Indudablemente hay un creciente interés por temas como la condición física, la salud y el envejecimiento, ya que se ha demostrado la existencia de una estrecha relación entre el estilo de vida sedentario y un aumento en el riesgo de morbilidad y mortalidad, produciéndose en nuestra sociedad un espectacular cambio demográfico ya que el grupo de personas de más de 65 años está creciendo rápidamente, y más sorprendente es el aumento del grupo de 85 años o más.
Hablar de tercera edad es hablar de una época muy amplia de la vida que engloba aquellas edades situadas mas allá de los 60-65 años cuyo límite superior es el propio límite de la vida. Siguiendo a Rappoport (1978), la división cronológica del proceso de envejecimiento se podría establecer en las siguientes fases:
1.- El periodo de la madurez que abarcaría de 25 a 55 ó 60 años.
2.-El periodo de la senectud o vejez o si se prefiere eufemísticamente "3ª edad", que abarcaría de los 60-65 años en adelante.
3.- A partir de los 80 años que se denominarían longevos.

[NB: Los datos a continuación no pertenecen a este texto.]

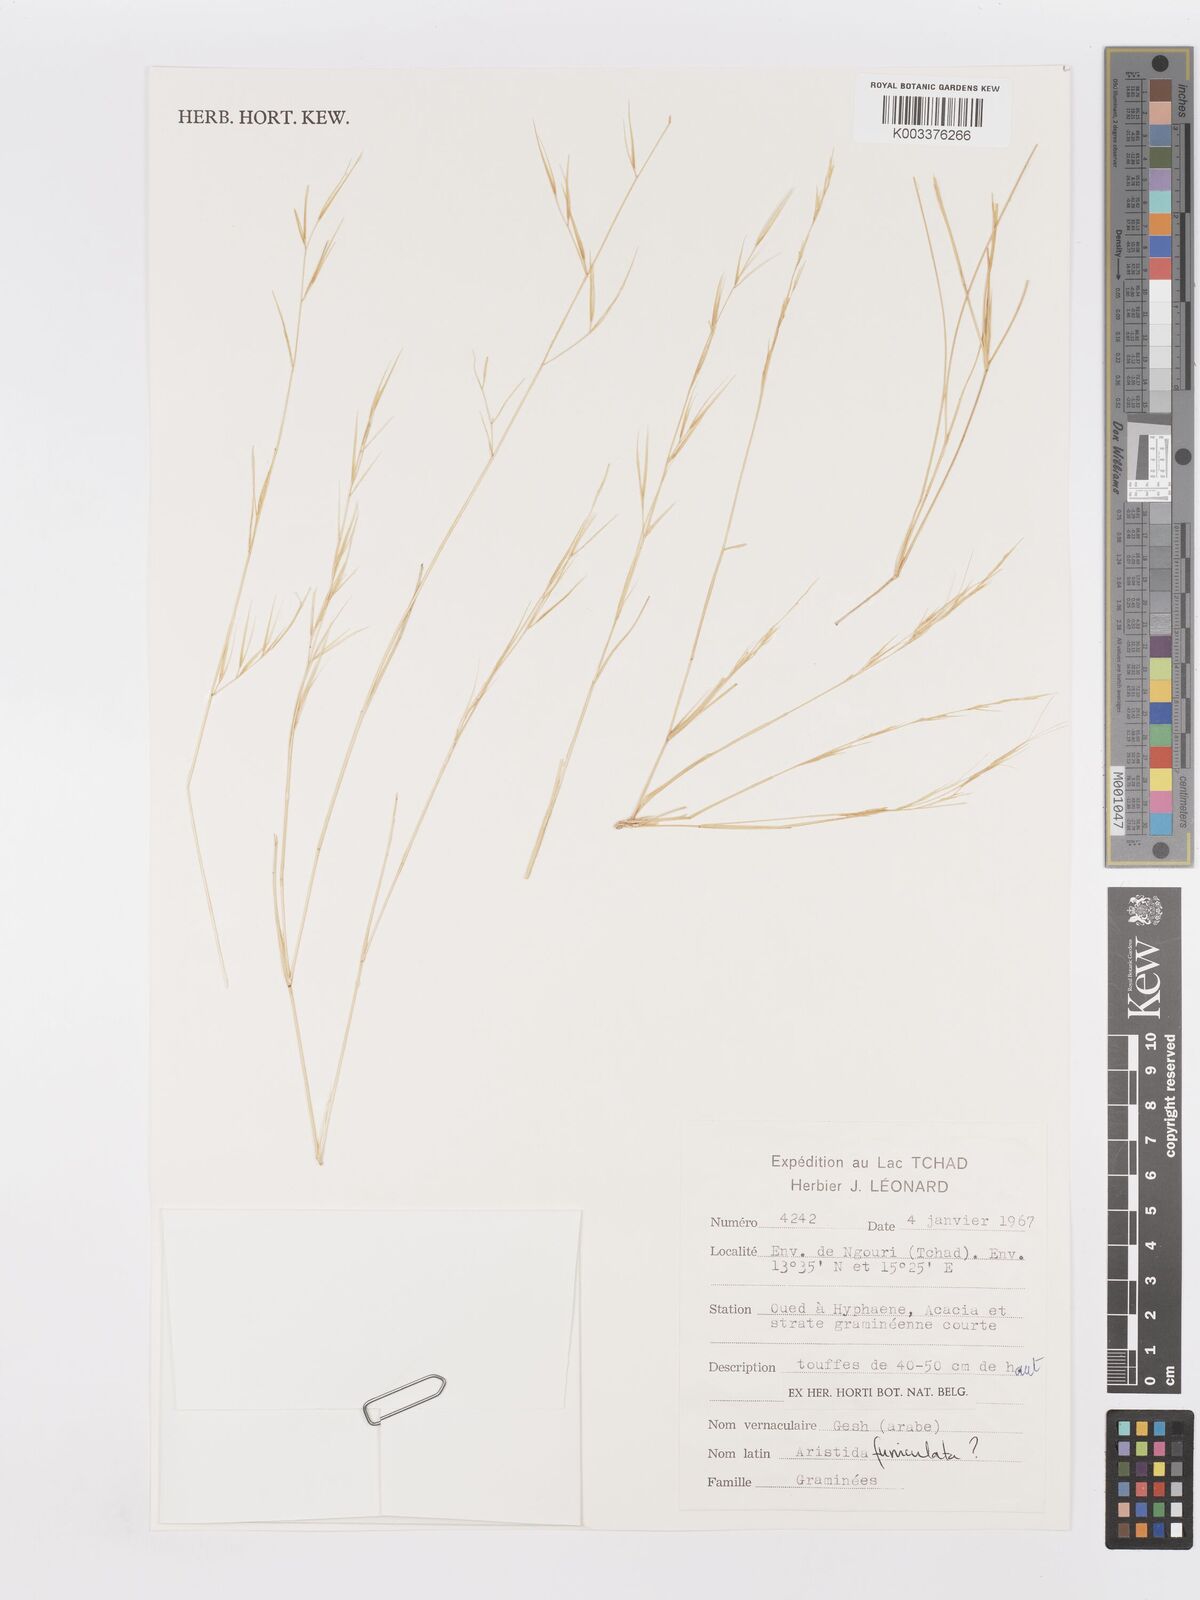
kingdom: Plantae
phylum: Tracheophyta
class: Liliopsida
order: Poales
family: Poaceae
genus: Aristida
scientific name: Aristida funiculata
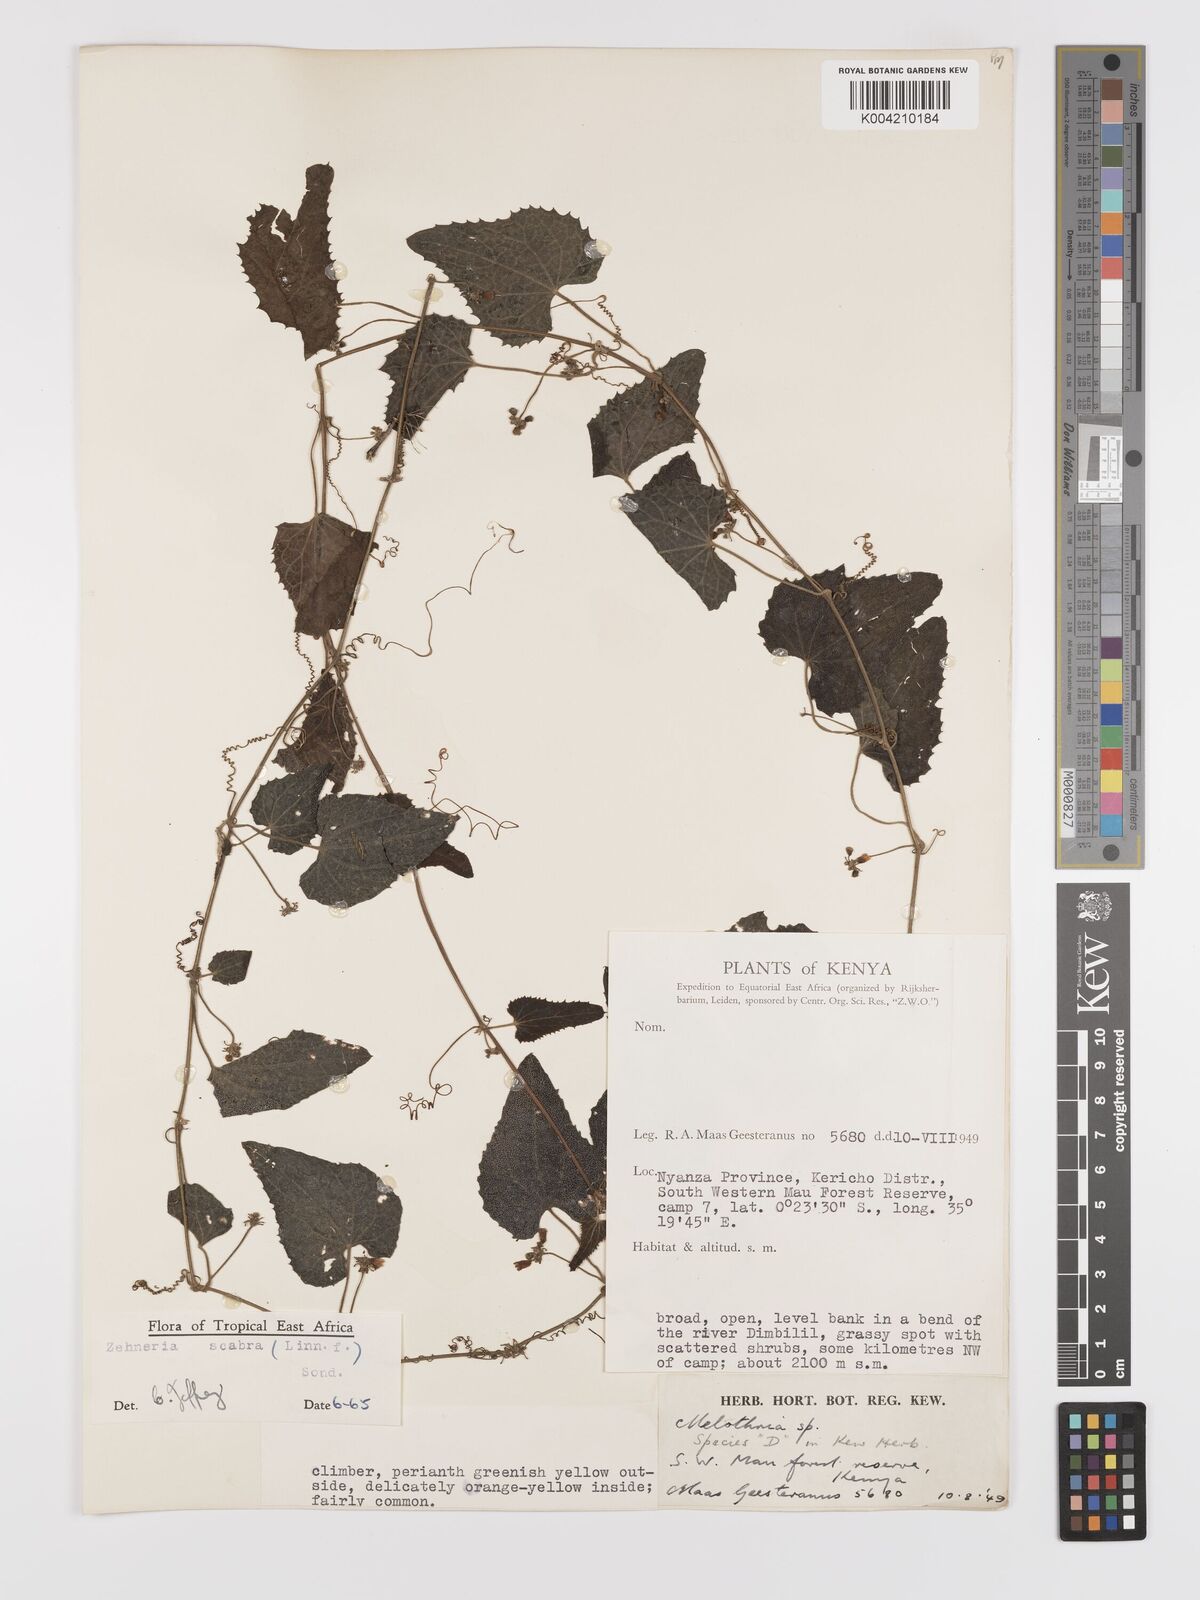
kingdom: Plantae
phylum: Tracheophyta
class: Magnoliopsida
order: Cucurbitales
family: Cucurbitaceae
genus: Zehneria
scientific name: Zehneria scabra
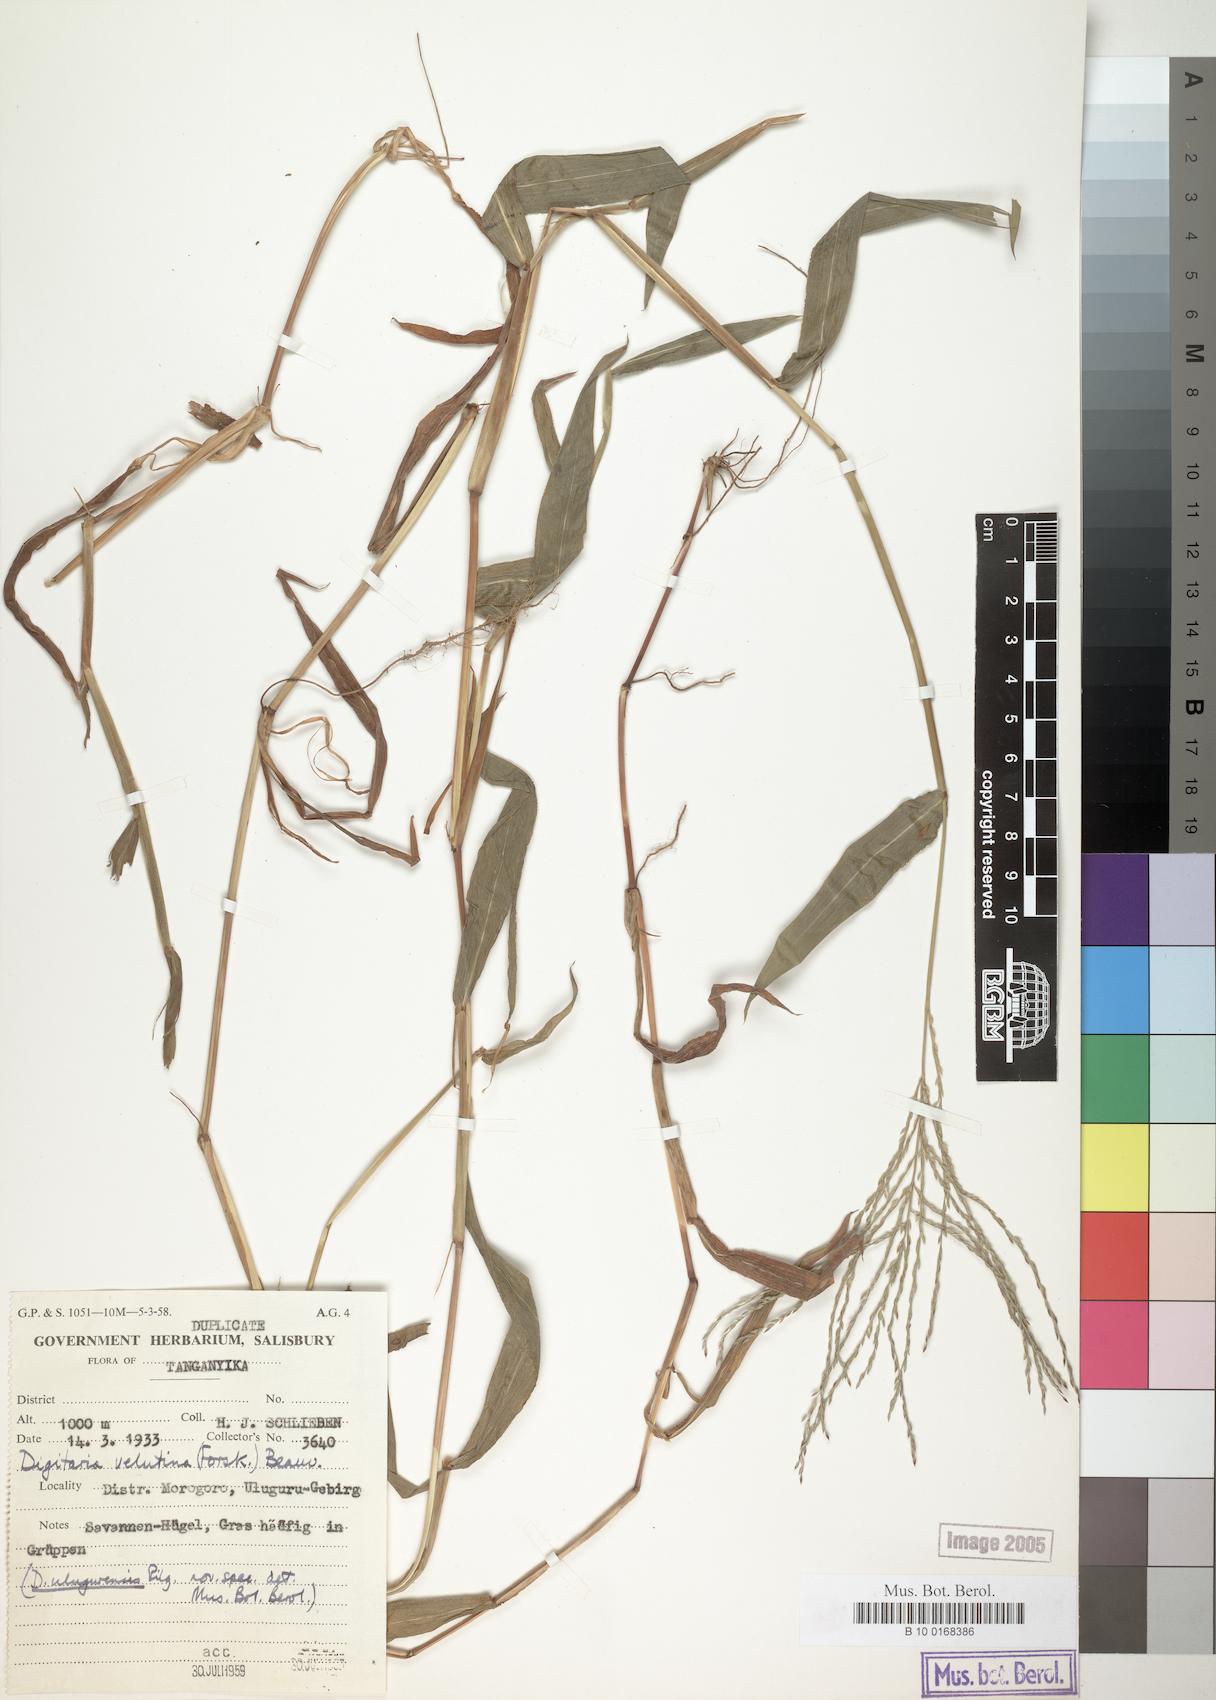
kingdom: Plantae
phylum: Tracheophyta
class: Liliopsida
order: Poales
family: Poaceae
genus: Digitaria
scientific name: Digitaria velutina
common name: Long-plume finger grass
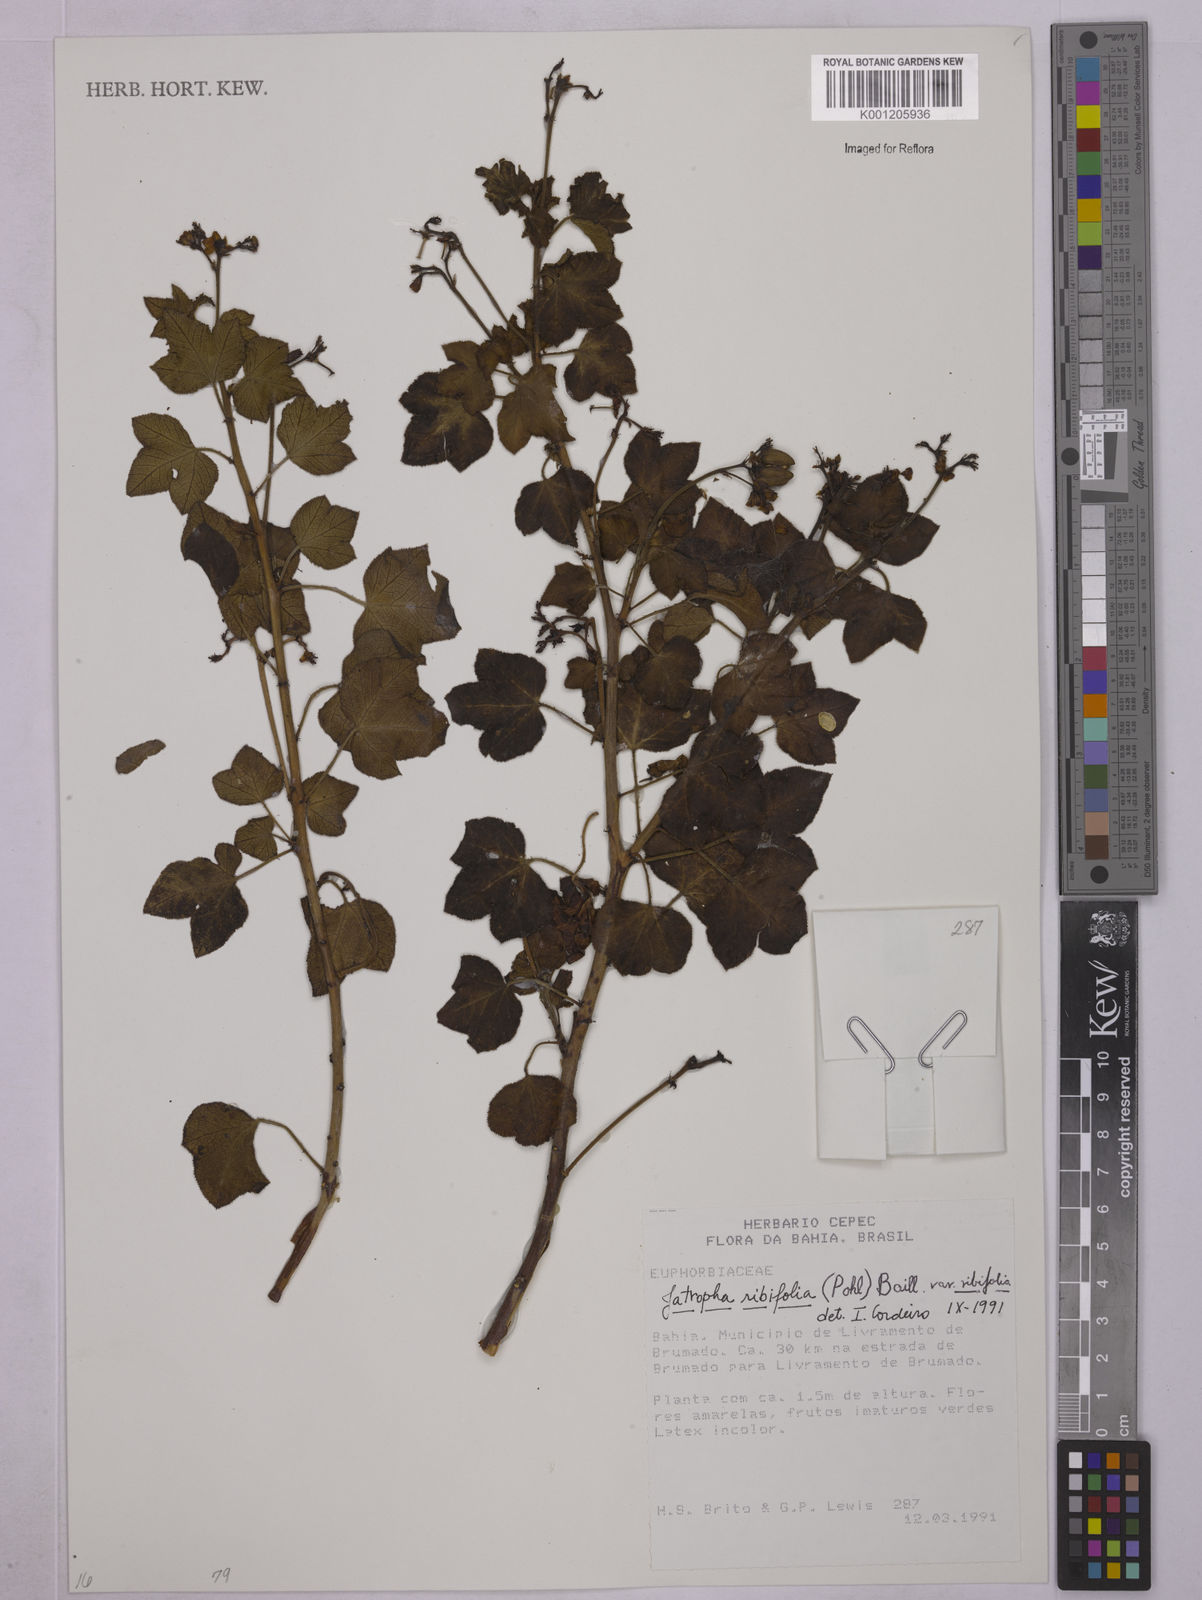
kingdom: Plantae
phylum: Tracheophyta
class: Magnoliopsida
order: Malpighiales
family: Euphorbiaceae
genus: Jatropha
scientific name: Jatropha ribifolia
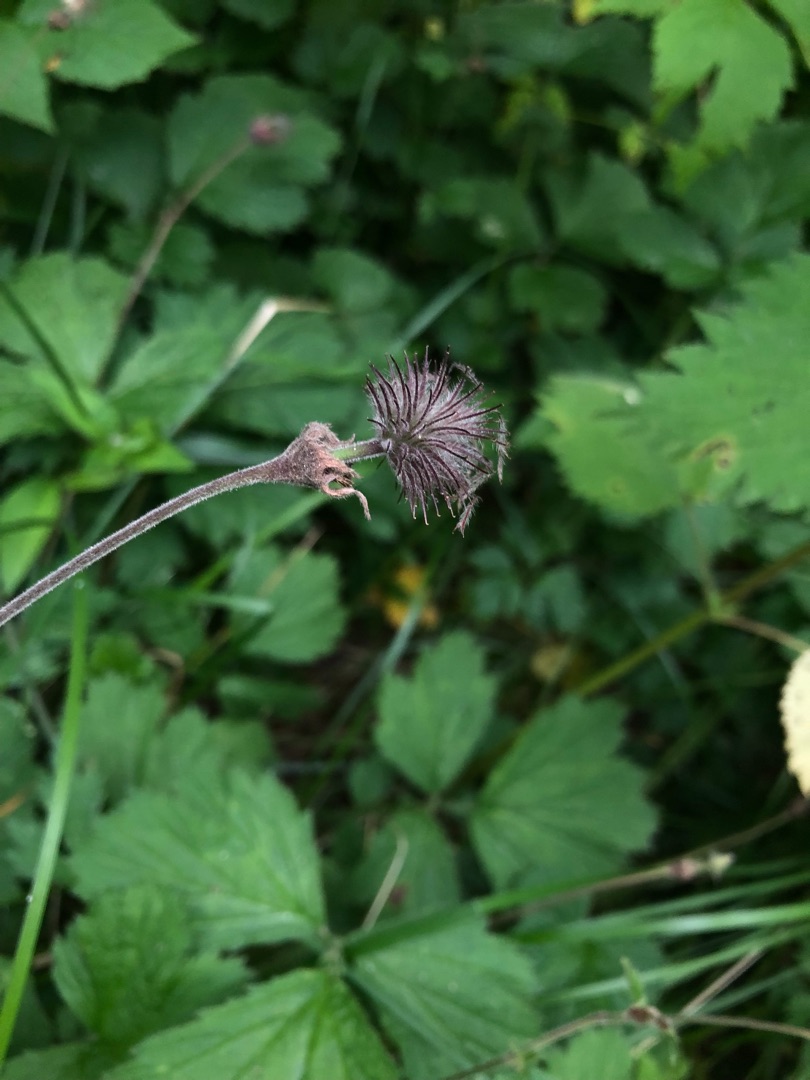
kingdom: Plantae
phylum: Tracheophyta
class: Magnoliopsida
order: Rosales
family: Rosaceae
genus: Geum
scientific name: Geum rivale
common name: Eng-nellikerod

Cada día existe una mayor evidencia epidemiológica de que la inactividad física y la falta de ejercicio están relacionadas con el desarrollo de diversos trastornos y son causa importante de mortalidad e incapacidad en los países desarrollados. La relación entre el nivel de actividad física y el riesgo de desarrollar una enfermedad coronaria ha sido el aspecto más estudiado, pero hay otros trabajos demostrativos de que la actividad física puede contribuir a la prevención y al control de otras muchas enfermedades. Entre ellas destacan por su importancia la hipertensión arterial, la osteoporosis, la diabetes mellitus (existiendo estudios que relacionan la actividad física, la salud y la diabetes. Por otro lado, el ejercicio físico regular produce efectos beneficiosos sobre las articulaciones, pérdida de peso y efectos psicológicos positivos para la salud y el bienestar de la población.
OSTEOPOROSIS Y EJERCICIO
El Colegio Americano de Medicina Deportiva en el tema de Osteoporosis y ejercicio (Drinkwater-BL, Grimston-SK, Raabcullen-DM, Showharter-CM,1996) afirma que hay evidencias de que el ejercicio solo o acompañado con dieta de calcio puede prevenir el rápido decrecimiento de la masa ósea en los años inmediatos a la menopausia, llegando a las siguientes conclusiones:
1.- La actividad física es esencial para tener el peso normal, así como el desarrollo y mantenimiento del esqueleto. Las actividades centradas en la fuerza muscular pueden también ser beneficiosas, particularmente para que los huesos no disminuyan de peso.
2.- Las mujeres sedentarias pueden incrementar su masa ósea escasamente, si llegan a ser más activas, el beneficio principal del incremento de actividad puede ser evitar la pérdida de masa ósea que ocurre con la inactividad.
3.- El ejercicio no puede recomendarse como sustituto de reposición de terapia hormonal durante la menopausia.
4.-El programa óptimo para adultos incluye actividades que incrementen fuerza, flexibilidad y coordinación, que indirecta, pero efectivamente, reduzcan la incidencia de fracturas osteoporóticas y disminuyan la posibilidad de caídas.
Factores de riesgo en adultos de la práctica de ejercicio:
- Mantener la respiración en los ejercicios, ya que aumenta la tensión arterial en exceso en estos individuos
- Realizar una técnica de ejecución inadecuada
- No evaluar la tensión arterial sobre todo en hipertensos.
- No evaluar el estado de salud sobre todo en individuos con antecedentes de infarto de miocardio.
Pautas o directrices para la realización de ejercicios de trabajo de Fuerza en adultos para la mejora de la salud:
- Poner atención sobre todo en los grupos musculares más importantes ( extensores de rodillas, extensores de caderas, flexores de codos, etc.)
- Realizar movimientos dinámicos con preferencia sobre los estáticos
- Realizar los movimientos lentamente, efectuando todo el recorrido articular sin ayudarse de otras partes del cuerpo al final del movimiento.
- Empezar la sesión de calentamiento, con pequeños estiramientos de dificultad progresiva
- La resistencia utilizada puede ser mediante discos, sacos de arena, elásticos o cualquier utensilio doméstico que pueda ser una resistencia a vencer pero no excesiva para evitar lesiones
- Exhalar en el levantamiento e inhalar durante el descenso del movimiento o de la barra o de cualquier resistencia empleada. Mantener la respiración durante el levantamiento puede provocar una elevada tensión arterial en estos individuos.
- Realizar de dos a tres series por grupo muscular.